VIVALDI Il Tamerlano (Il Bajazet) RV 703 (Dantone)
View record and artist detailsRecord and Artist Details
Genre:
Opera
Label: Naïve
Magazine Review Date: 11/2020
Media Format: CD or Download
Media Runtime: 156
Mastering:
DDD
Catalogue Number: OP7080
Tracks:
Composition | Artist Credit |
---|---|
Bajazet (aka Tamerlano) |
Antonio Vivaldi, Composer
Accademia Bizantina Arianna Venditelli, Idaspe, Soprano Bruno Taddia, Bajazet, Baritone Delphine Galou, Asteria, Contralto Filippo Mineccia, Tamerlano, Countertenor Marina De Liso, Andronico, Soprano Ottavio Dantone, Conductor Sophie Rennert, Irene, Mezzo soprano |
Author: David Vickers
Vivaldi’s pasticcio was commissioned by Verona’s Accademia Filarmonico for their recently built theatre during the 1734-35 Carnival. The manuscript score (now in Turin) is titled Il Bajazet, whereas the Verona libretto was published as Il Tamerlano. The Sinfonia and many arias were recycled from the Red Priest’s own operas, the recitatives were composed afresh, and eight numbers are by Giacomelli, Hasse, Broschi and Porpora. Nevertheless, the Turin source has five lacunae that are filled in here by musicologist Bernardo Ticci, whose solutions are different from those devised by Fabio Biondi (for Virgin) and Erin Helyard (Pinchgut Opera). Naïve lists the sources of all the music after the track-listing; it takes quite a bit of disentangling, but Reinhard Strohm’s concise essay is expertly lucid.

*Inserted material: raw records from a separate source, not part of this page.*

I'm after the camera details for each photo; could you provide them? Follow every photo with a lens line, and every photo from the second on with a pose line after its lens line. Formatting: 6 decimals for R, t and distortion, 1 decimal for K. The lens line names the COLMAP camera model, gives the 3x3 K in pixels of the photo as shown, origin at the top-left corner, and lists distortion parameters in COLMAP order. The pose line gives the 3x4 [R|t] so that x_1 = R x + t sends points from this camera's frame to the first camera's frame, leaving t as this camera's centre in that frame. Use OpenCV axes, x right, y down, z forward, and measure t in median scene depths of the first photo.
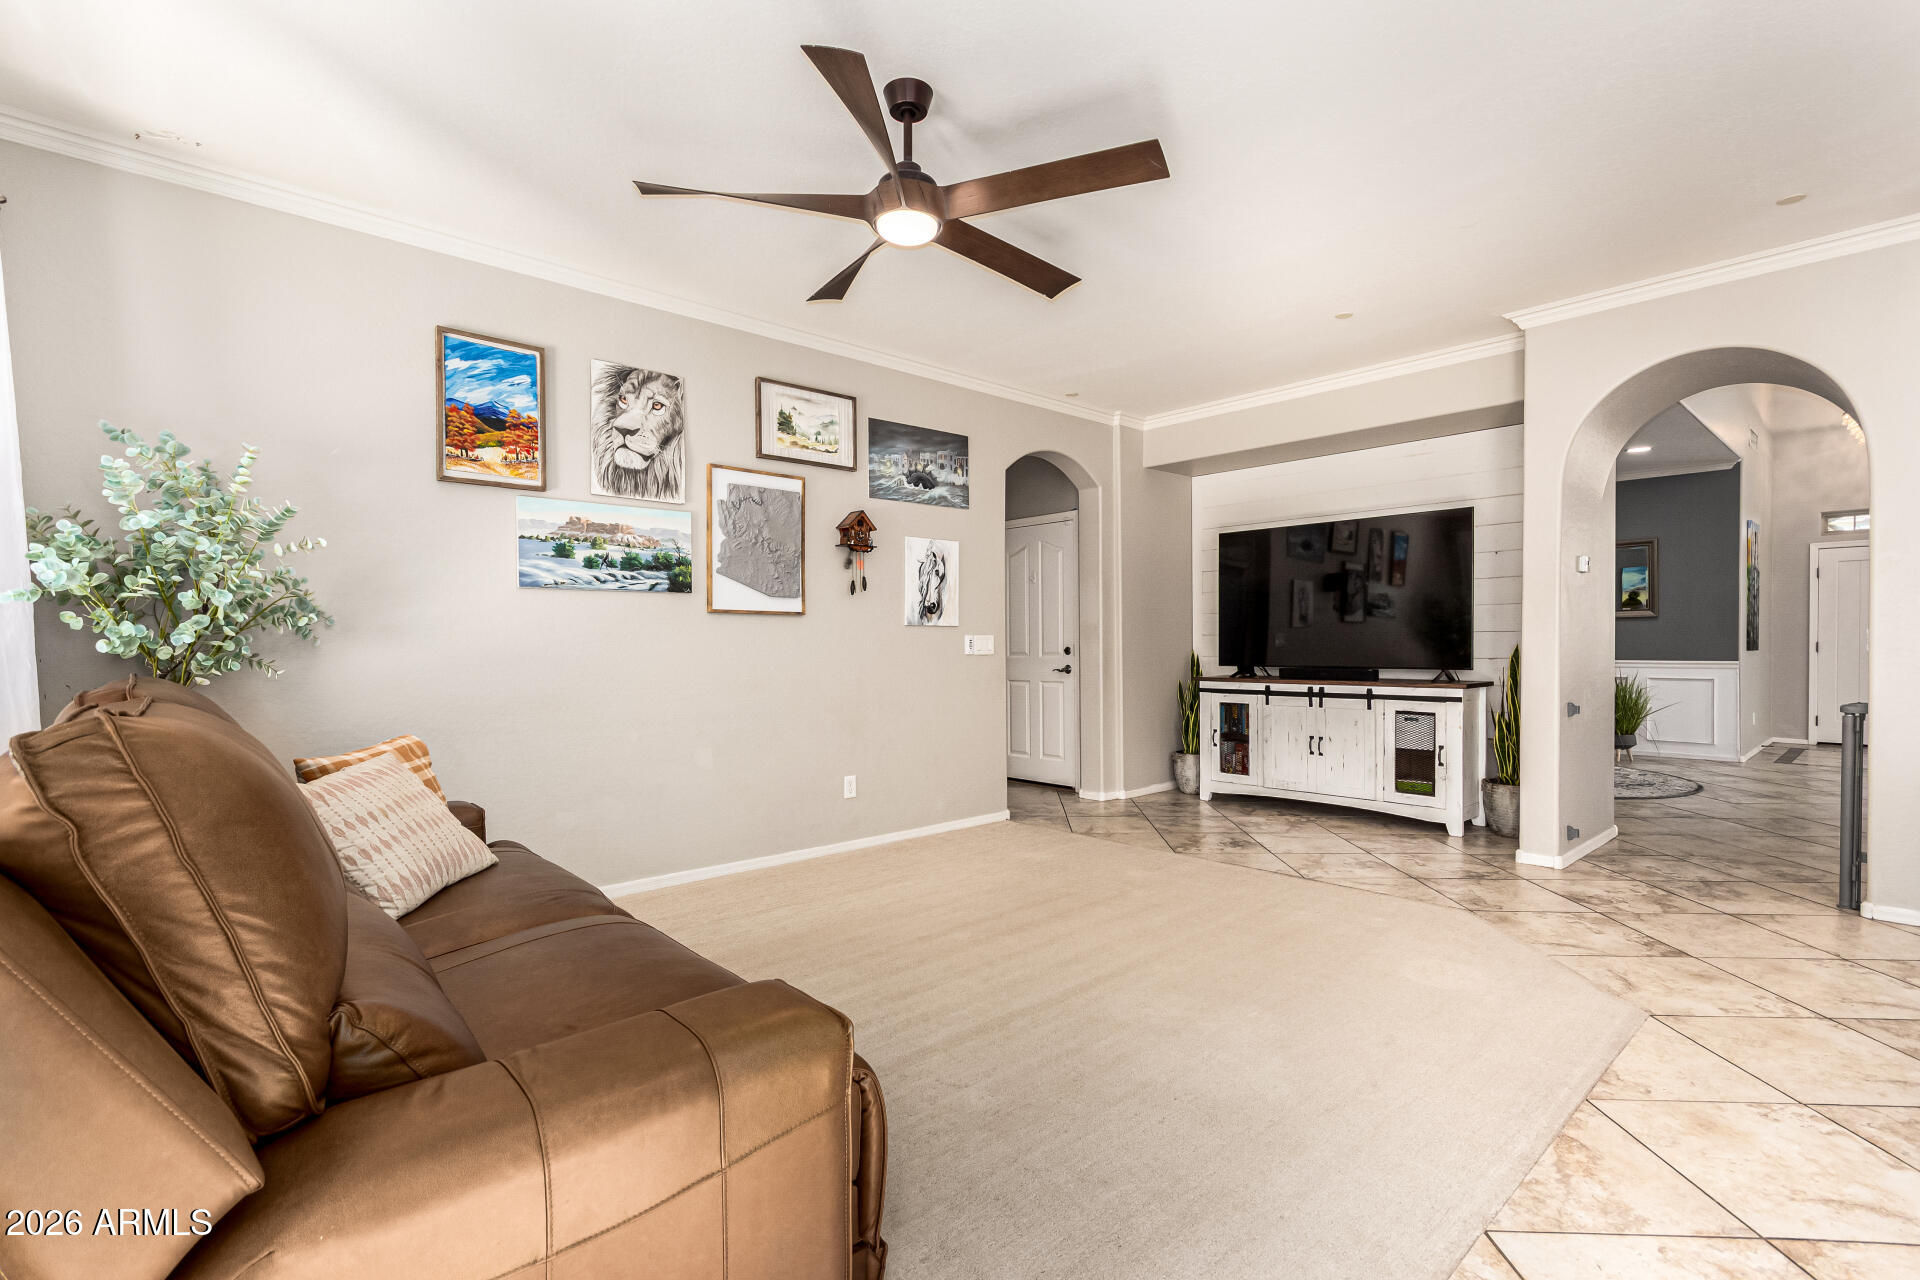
lens RADIAL K [[893.0, 0, 972.7], [0, 893.0, 649.7], [0, 0, 1]] dist [0.000671, 0.000031]
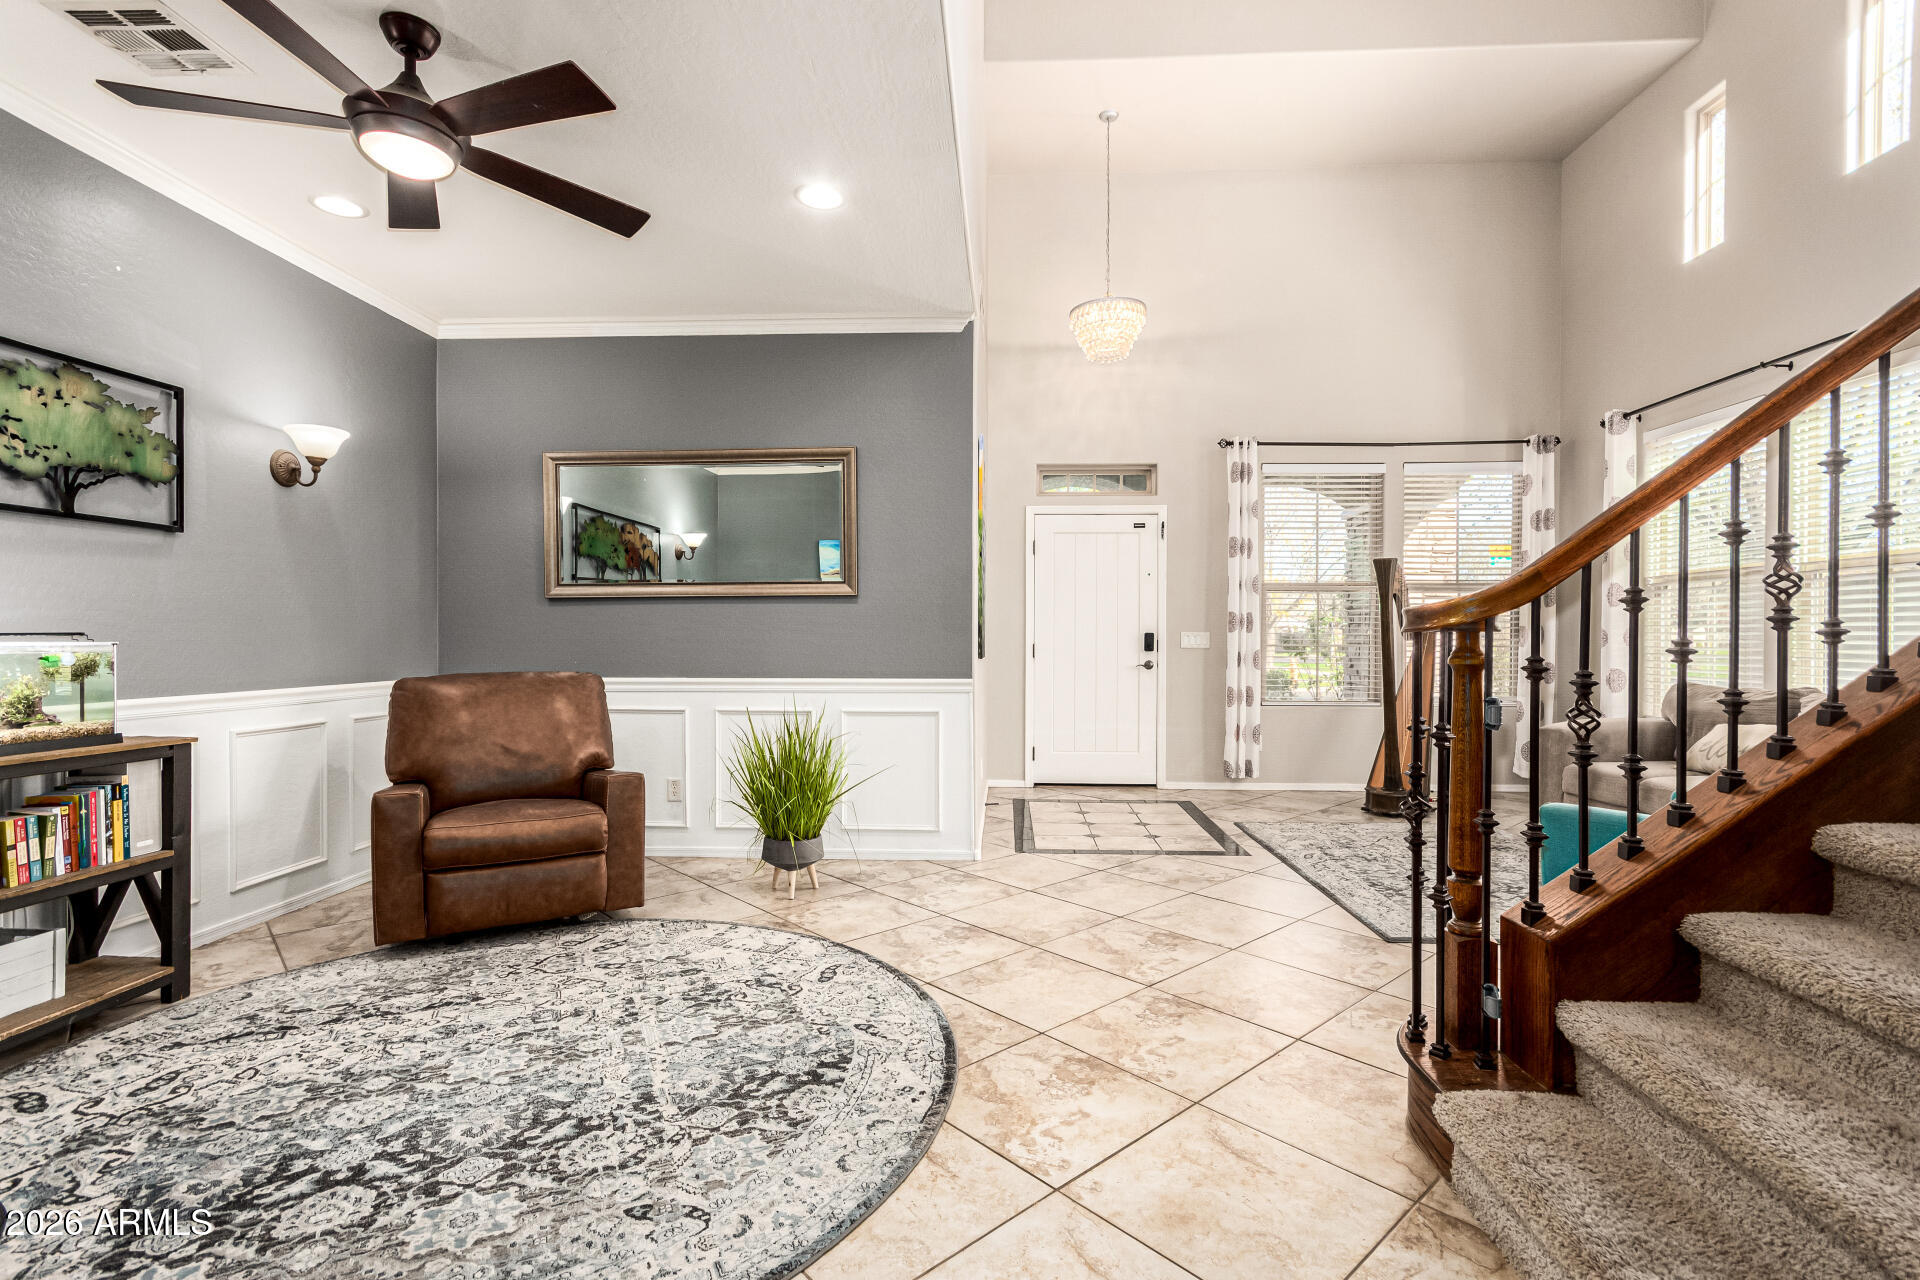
lens RADIAL K [[893.0, 0, 972.7], [0, 893.0, 649.7], [0, 0, 1]] dist [0.000671, 0.000031]
pose [[0.708395, -0.006757, 0.705784, 0.655071], [0.005885, 0.999976, 0.003667, -0.011554], [-0.705791, 0.001556, 0.708418, 0.854038]]
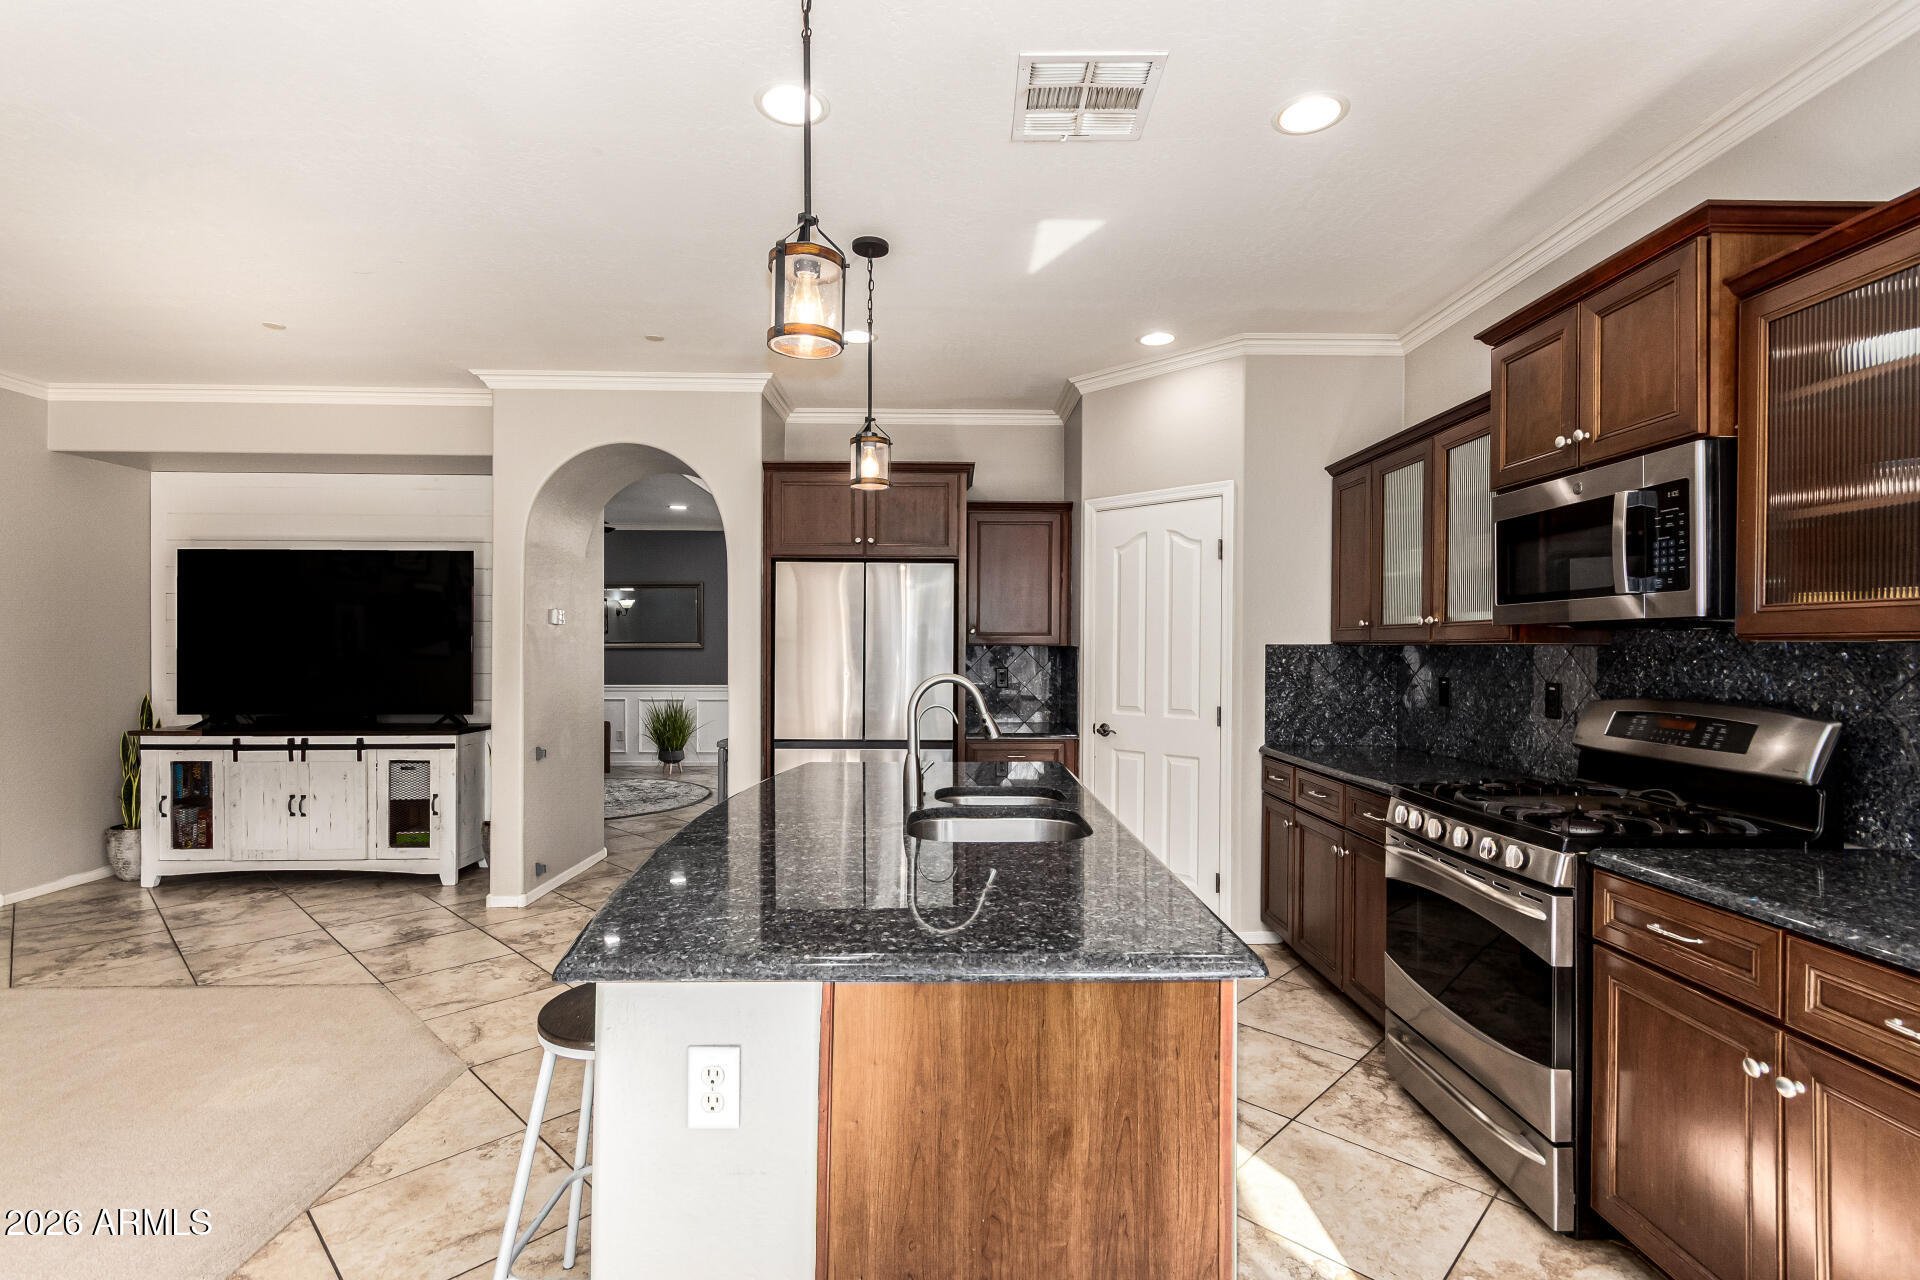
lens RADIAL K [[893.0, 0, 972.7], [0, 893.0, 649.7], [0, 0, 1]] dist [0.000671, 0.000031]
pose [[0.654916, 0.005886, 0.755678, 0.155187], [0.001020, 0.999962, -0.008672, -0.036541], [-0.755701, 0.006450, 0.654885, -0.070732]]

Accademia Bizantina play crisply in the Sinfonia, and Ottavio Dantone nurtures versatile textures in the diverse arias. Filippo Mineccia’s quick precision characterises Tamerlano’s imperious authority (‘In sì torbida procella’); the tyrant’s attempt to woo his prisoner Asteria (‘Vedeste mai sul prato’) is sung unevenly but the countertenor excels in haughty disdain at the disguised Irene’s criticisms of his infidelity (‘Cruda sorte, avverso fato’) and spiteful revenge on discovering that Andronico and Asteria are lovers (‘Barbaro traditor’).
Delphine Galou’s fluency and soulfulness are well-suited to Asteria’s emotional conflict between personal and political relationships: her scorn for Andronico’s protestations is dramatised vividly in ‘Stringi le mia catene’; the climax of the opera is Asteria’s seething report of her father’s suicide and her own venomous fury hurled at Tamerlano (‘Svena, uccidi, abbatti, atterra’, which Vivaldi might have interpolated into a production of Tamerlano in Milan in 1727). Andronico’s predicament caught between a rock and a hard place is characterised sympathetically by Marina De Liso: the siciliano ‘Quel ciglio vezzosetto’ and the limpid ‘Non ho nel sen costanza’ are shaded gracefully, and De Liso sings superbly in the trippingly elegant ‘La sorte mia spietata’ and heroic ‘Spesso tra vaghe rose’.
Bruno Taddia’s over-aspirated coloratura in Bajazet’s arias is less persuasive than his scathing condemnation of Asteria’s agreement to marry their captor Tamerlano (‘Dov’è la figlia?’) and his brief angst-ridden exit to commit suicide entirely offstage. Tamerlano’s jilted bride Irene is performed feistily by Sophie Rennert, whose searing melismatic singing is at the forefront of the valorous ‘Qual guerriero in campo armato’; her tense lament ‘Sposa son disprezzata’ is laced with icy determination, and the celebration of her reclaiming Tamerlano’s promise of marriage features delightful pastoral recorders that represent a loyal turtle dove (‘Son tortorella’). Arianna Vendittelli’s virtuoso singing is dazzling in ‘Anch’il mar par che sommerga’. Accademia Bizantina’s immersive interpretation is a compelling advocacy for the patchwork opera’s merits.